Professor Chris Cardwell, a public health statistician at Queen’s University Belfast, who led the study, told Good Health that while the finding is interesting, it should be treated with caution until further studies are performed into the possible association.

It could perhaps be a statistical quirk, he says.

‘Alternatively, it could be that the ranitidine users were different from non-ranitidine users in ways that we could not adjust for, such as family history or occupational exposures,’ he adds.

Other recent research supports a potential cancer link. Last month, investigators compared the health records of more than 55,000 people who’d regularly taken prescribed ranitidine drugs with the records of another 55,000 people who had never taken them.
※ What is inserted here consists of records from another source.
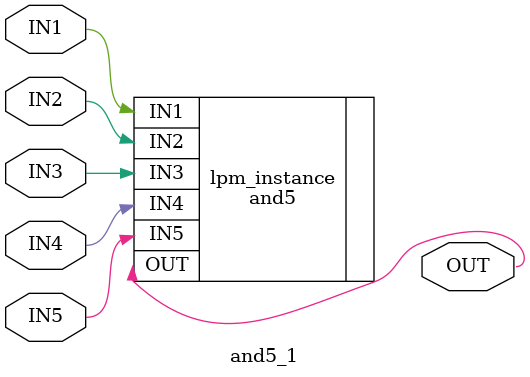
<source format=v>



module and5_1(IN3,IN2,IN1,IN5,IN4,OUT);
input IN3;
input IN2;
input IN1;
input IN5;
input IN4;
output OUT;

and5	lpm_instance(.IN3(IN3),.IN2(IN2),.IN1(IN1),.IN5(IN5),.IN4(IN4),.OUT(OUT));

endmodule

</source>
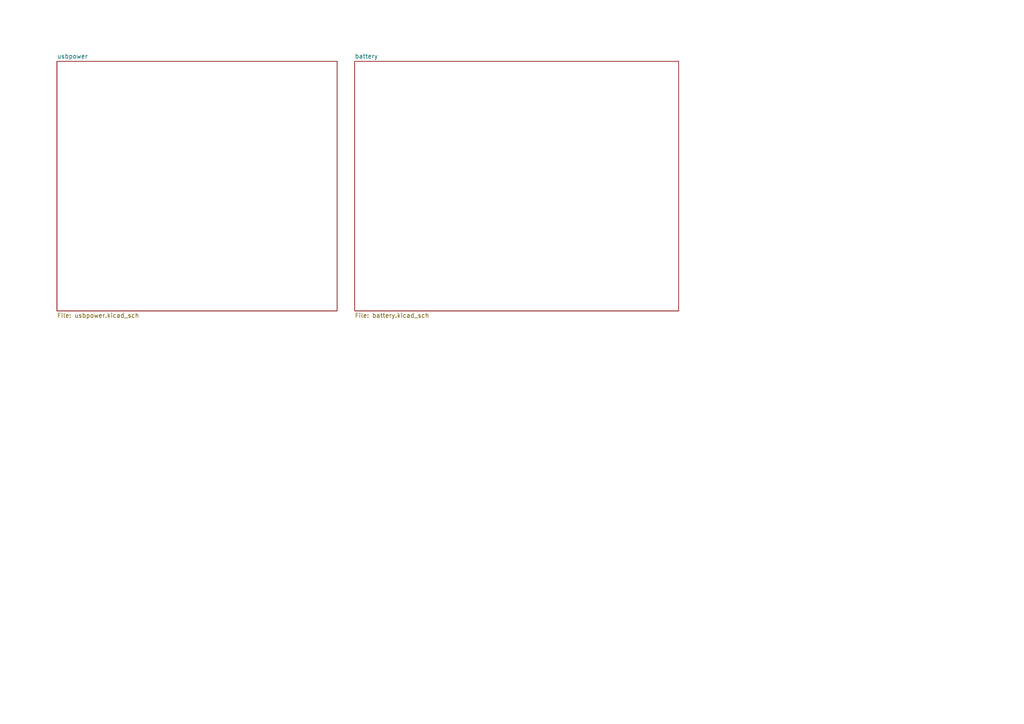
<source format=kicad_sch>
(kicad_sch
	(version 20250114)
	(generator "eeschema")
	(generator_version "9.0")
	(uuid "64f47f0f-737f-4ea8-9b68-9c8ed6450afb")
	(paper "A4")
	(lib_symbols)
	(sheet
		(at 102.87 17.78)
		(size 93.98 72.39)
		(exclude_from_sim no)
		(in_bom yes)
		(on_board yes)
		(dnp no)
		(fields_autoplaced yes)
		(stroke
			(width 0.1524)
			(type solid)
		)
		(fill
			(color 0 0 0 0.0000)
		)
		(uuid "12562e18-cb57-4147-84c9-3a61f8b8d375")
		(property "Sheetname" "battery"
			(at 102.87 17.0684 0)
			(effects
				(font
					(size 1.27 1.27)
				)
				(justify left bottom)
			)
		)
		(property "Sheetfile" "battery.kicad_sch"
			(at 102.87 90.7546 0)
			(effects
				(font
					(size 1.27 1.27)
				)
				(justify left top)
			)
		)
		(instances
			(project "Minicopter"
				(path "/64f47f0f-737f-4ea8-9b68-9c8ed6450afb"
					(page "3")
				)
			)
		)
	)
	(sheet
		(at 16.51 17.78)
		(size 81.28 72.39)
		(exclude_from_sim no)
		(in_bom yes)
		(on_board yes)
		(dnp no)
		(fields_autoplaced yes)
		(stroke
			(width 0.1524)
			(type solid)
		)
		(fill
			(color 0 0 0 0.0000)
		)
		(uuid "68d71296-5062-4dc5-b448-1e8c1a602da0")
		(property "Sheetname" "usbpower"
			(at 16.51 17.0684 0)
			(effects
				(font
					(size 1.27 1.27)
				)
				(justify left bottom)
			)
		)
		(property "Sheetfile" "usbpower.kicad_sch"
			(at 16.51 90.7546 0)
			(effects
				(font
					(size 1.27 1.27)
				)
				(justify left top)
			)
		)
		(instances
			(project "Minicopter"
				(path "/64f47f0f-737f-4ea8-9b68-9c8ed6450afb"
					(page "2")
				)
			)
		)
	)
	(sheet_instances
		(path "/"
			(page "1")
		)
	)
	(embedded_fonts no)
)

</source>
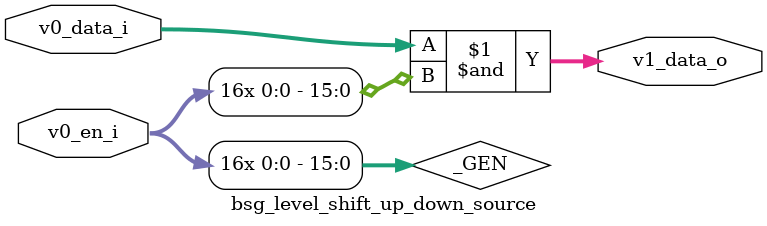
<source format=v>
module top(	// file.cleaned.mlir:2:3
  input         v0_en_i,	// file.cleaned.mlir:2:21
  input  [15:0] v0_data_i,	// file.cleaned.mlir:2:39
  output [15:0] v1_data_o	// file.cleaned.mlir:2:61
);

  bsg_level_shift_up_down_source wrapper (	// file.cleaned.mlir:3:26
    .v0_en_i   (v0_en_i),
    .v0_data_i (v0_data_i),
    .v1_data_o (v1_data_o)
  );	// file.cleaned.mlir:3:26
endmodule

module bsg_level_shift_up_down_source(	// file.cleaned.mlir:6:3
  input         v0_en_i,	// file.cleaned.mlir:6:56
  input  [15:0] v0_data_i,	// file.cleaned.mlir:6:74
  output [15:0] v1_data_o	// file.cleaned.mlir:6:96
);

  wire [15:0] _GEN;	// file.cleaned.mlir:8:10
  assign _GEN = {16{v0_en_i}};	// file.cleaned.mlir:8:10
  assign v1_data_o = v0_data_i & _GEN;	// file.cleaned.mlir:7:10, :8:10, :9:5
endmodule


</source>
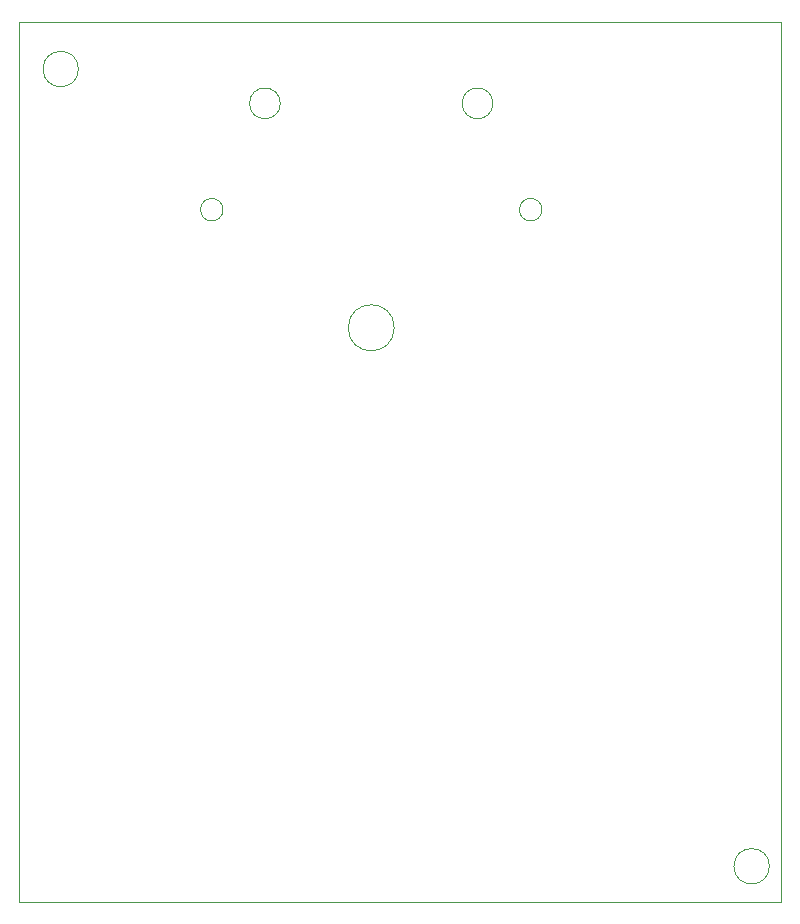
<source format=gbr>
%TF.GenerationSoftware,KiCad,Pcbnew,8.0.8*%
%TF.CreationDate,2025-02-27T23:00:34-08:00*%
%TF.ProjectId,514_final_display_pcb,3531345f-6669-46e6-916c-5f646973706c,rev?*%
%TF.SameCoordinates,Original*%
%TF.FileFunction,Profile,NP*%
%FSLAX46Y46*%
G04 Gerber Fmt 4.6, Leading zero omitted, Abs format (unit mm)*
G04 Created by KiCad (PCBNEW 8.0.8) date 2025-02-27 23:00:34*
%MOMM*%
%LPD*%
G01*
G04 APERTURE LIST*
%TA.AperFunction,Profile*%
%ADD10C,0.050000*%
%TD*%
G04 APERTURE END LIST*
D10*
X78250000Y-53000000D02*
G75*
G02*
X75250000Y-53000000I-1500000J0D01*
G01*
X75250000Y-53000000D02*
G75*
G02*
X78250000Y-53000000I1500000J0D01*
G01*
X73250000Y-49000000D02*
X137750000Y-49000000D01*
X137750000Y-123500000D01*
X73250000Y-123500000D01*
X73250000Y-49000000D01*
X136750000Y-120500000D02*
G75*
G02*
X133750000Y-120500000I-1500000J0D01*
G01*
X133750000Y-120500000D02*
G75*
G02*
X136750000Y-120500000I1500000J0D01*
G01*
%TO.C,M1*%
X90490000Y-64910000D02*
G75*
G02*
X88590000Y-64910000I-950000J0D01*
G01*
X88590000Y-64910000D02*
G75*
G02*
X90490000Y-64910000I950000J0D01*
G01*
X95340000Y-55910000D02*
G75*
G02*
X92740000Y-55910000I-1300000J0D01*
G01*
X92740000Y-55910000D02*
G75*
G02*
X95340000Y-55910000I1300000J0D01*
G01*
X104990000Y-74910000D02*
G75*
G02*
X101090000Y-74910000I-1950000J0D01*
G01*
X101090000Y-74910000D02*
G75*
G02*
X104990000Y-74910000I1950000J0D01*
G01*
X113340000Y-55910000D02*
G75*
G02*
X110740000Y-55910000I-1300000J0D01*
G01*
X110740000Y-55910000D02*
G75*
G02*
X113340000Y-55910000I1300000J0D01*
G01*
X117490000Y-64910000D02*
G75*
G02*
X115590000Y-64910000I-950000J0D01*
G01*
X115590000Y-64910000D02*
G75*
G02*
X117490000Y-64910000I950000J0D01*
G01*
%TD*%
M02*

</source>
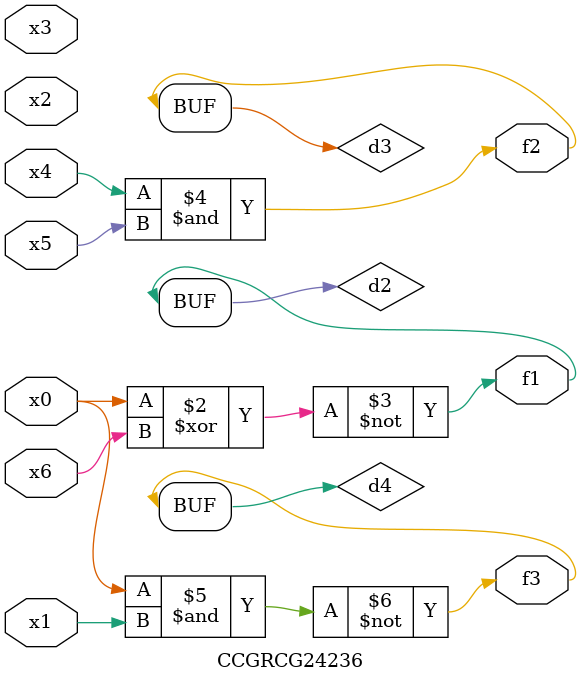
<source format=v>
module CCGRCG24236(
	input x0, x1, x2, x3, x4, x5, x6,
	output f1, f2, f3
);

	wire d1, d2, d3, d4;

	nor (d1, x0);
	xnor (d2, x0, x6);
	and (d3, x4, x5);
	nand (d4, x0, x1);
	assign f1 = d2;
	assign f2 = d3;
	assign f3 = d4;
endmodule

</source>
The researchers in Taiwan reported in the International Journal of Environmental Research and Public Health that the ranitidine-takers had significantly raised risks of developing lung, liver, pancreatic and stomach cancers.

Those who’d used ranitidine drugs at higher doses for longer periods were most at risk, the study concluded, though it added that more research is needed to explain the possible association.

GSK continues to dismiss any suggestion of a Zantac-cancer link. In a statement in August it said: ‘The overwhelming weight of the scientific evidence supports the conclusion that there is no increased cancer risk associated with the use of ranitidine. Suggestions to the contrary are therefore inconsistent with the science and GSK will vigorously defend itself against all meritless claims alleging otherwise.’

The MHRA told Good Health the licences for ranitidine-based medicines will remain suspended until it is ‘reassured’ that each marketing authorisation holder has carried out the ‘necessary investigations and analytical work to fully address the conditions’ set by the European Commission in 2020.

Medical jargon buster 

Scientific terms decoded. This week: Neurotransmitter

Neurotransmitters are chemical messengers in the body that transmit signals from nerve cells to other cells, such as those in the muscles and glands, or to other nerves.

The word is derived from a combination of the Greek term neura, meaning something that pertains to a nerve or ‘sinew or bowstring’, and the Latin transmittere, meaning ‘send across’.

There are two different types of neurotransmitters: excitatory, which fire up activity in the nerve cells; and inhibitory, which calm or slow them down.

Serotonin, for example, is an inhibitory neurotransmitter in the brain and gut, and is linked with anxiety and depression.